(Data listing)
-*-

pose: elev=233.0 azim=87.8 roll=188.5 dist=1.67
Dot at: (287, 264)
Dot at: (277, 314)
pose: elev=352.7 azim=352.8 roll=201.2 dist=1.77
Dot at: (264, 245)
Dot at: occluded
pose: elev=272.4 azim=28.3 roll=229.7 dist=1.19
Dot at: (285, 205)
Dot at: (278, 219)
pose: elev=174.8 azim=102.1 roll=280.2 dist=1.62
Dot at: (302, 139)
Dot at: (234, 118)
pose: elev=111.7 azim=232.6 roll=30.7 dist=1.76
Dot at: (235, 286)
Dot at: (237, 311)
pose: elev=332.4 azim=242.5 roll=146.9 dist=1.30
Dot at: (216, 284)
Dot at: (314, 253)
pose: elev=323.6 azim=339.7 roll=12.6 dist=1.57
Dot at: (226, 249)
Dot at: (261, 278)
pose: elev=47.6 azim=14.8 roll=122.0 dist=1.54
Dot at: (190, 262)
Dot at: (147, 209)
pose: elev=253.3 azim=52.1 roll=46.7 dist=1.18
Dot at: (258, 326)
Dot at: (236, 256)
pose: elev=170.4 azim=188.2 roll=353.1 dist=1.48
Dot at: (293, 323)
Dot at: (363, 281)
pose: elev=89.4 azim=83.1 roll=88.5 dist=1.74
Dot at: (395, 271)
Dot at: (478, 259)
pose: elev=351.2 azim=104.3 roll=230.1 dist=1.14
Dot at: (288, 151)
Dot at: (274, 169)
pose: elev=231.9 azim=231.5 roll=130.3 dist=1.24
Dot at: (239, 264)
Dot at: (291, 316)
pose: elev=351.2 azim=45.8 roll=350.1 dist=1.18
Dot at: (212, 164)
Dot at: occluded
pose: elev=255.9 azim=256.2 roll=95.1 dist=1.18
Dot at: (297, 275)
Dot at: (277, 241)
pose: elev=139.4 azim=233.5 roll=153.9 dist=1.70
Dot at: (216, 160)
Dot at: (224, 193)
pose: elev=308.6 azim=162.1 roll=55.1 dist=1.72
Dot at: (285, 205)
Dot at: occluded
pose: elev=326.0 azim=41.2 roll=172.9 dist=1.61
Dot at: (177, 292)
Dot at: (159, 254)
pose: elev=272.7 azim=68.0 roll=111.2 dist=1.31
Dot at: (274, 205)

-*-

### [Problem to solve]
Output every line of the data listing above verbatim, with no changes.

### [Full response]
pose: elev=233.0 azim=87.8 roll=188.5 dist=1.67
Dot at: (287, 264)
Dot at: (277, 314)
pose: elev=352.7 azim=352.8 roll=201.2 dist=1.77
Dot at: (264, 245)
Dot at: occluded
pose: elev=272.4 azim=28.3 roll=229.7 dist=1.19
Dot at: (285, 205)
Dot at: (278, 219)
pose: elev=174.8 azim=102.1 roll=280.2 dist=1.62
Dot at: (302, 139)
Dot at: (234, 118)
pose: elev=111.7 azim=232.6 roll=30.7 dist=1.76
Dot at: (235, 286)
Dot at: (237, 311)
pose: elev=332.4 azim=242.5 roll=146.9 dist=1.30
Dot at: (216, 284)
Dot at: (314, 253)
pose: elev=323.6 azim=339.7 roll=12.6 dist=1.57
Dot at: (226, 249)
Dot at: (261, 278)
pose: elev=47.6 azim=14.8 roll=122.0 dist=1.54
Dot at: (190, 262)
Dot at: (147, 209)
pose: elev=253.3 azim=52.1 roll=46.7 dist=1.18
Dot at: (258, 326)
Dot at: (236, 256)
pose: elev=170.4 azim=188.2 roll=353.1 dist=1.48
Dot at: (293, 323)
Dot at: (363, 281)
pose: elev=89.4 azim=83.1 roll=88.5 dist=1.74
Dot at: (395, 271)
Dot at: (478, 259)
pose: elev=351.2 azim=104.3 roll=230.1 dist=1.14
Dot at: (288, 151)
Dot at: (274, 169)
pose: elev=231.9 azim=231.5 roll=130.3 dist=1.24
Dot at: (239, 264)
Dot at: (291, 316)
pose: elev=351.2 azim=45.8 roll=350.1 dist=1.18
Dot at: (212, 164)
Dot at: occluded
pose: elev=255.9 azim=256.2 roll=95.1 dist=1.18
Dot at: (297, 275)
Dot at: (277, 241)
pose: elev=139.4 azim=233.5 roll=153.9 dist=1.70
Dot at: (216, 160)
Dot at: (224, 193)
pose: elev=308.6 azim=162.1 roll=55.1 dist=1.72
Dot at: (285, 205)
Dot at: occluded
pose: elev=326.0 azim=41.2 roll=172.9 dist=1.61
Dot at: (177, 292)
Dot at: (159, 254)
pose: elev=272.7 azim=68.0 roll=111.2 dist=1.31
Dot at: (274, 205)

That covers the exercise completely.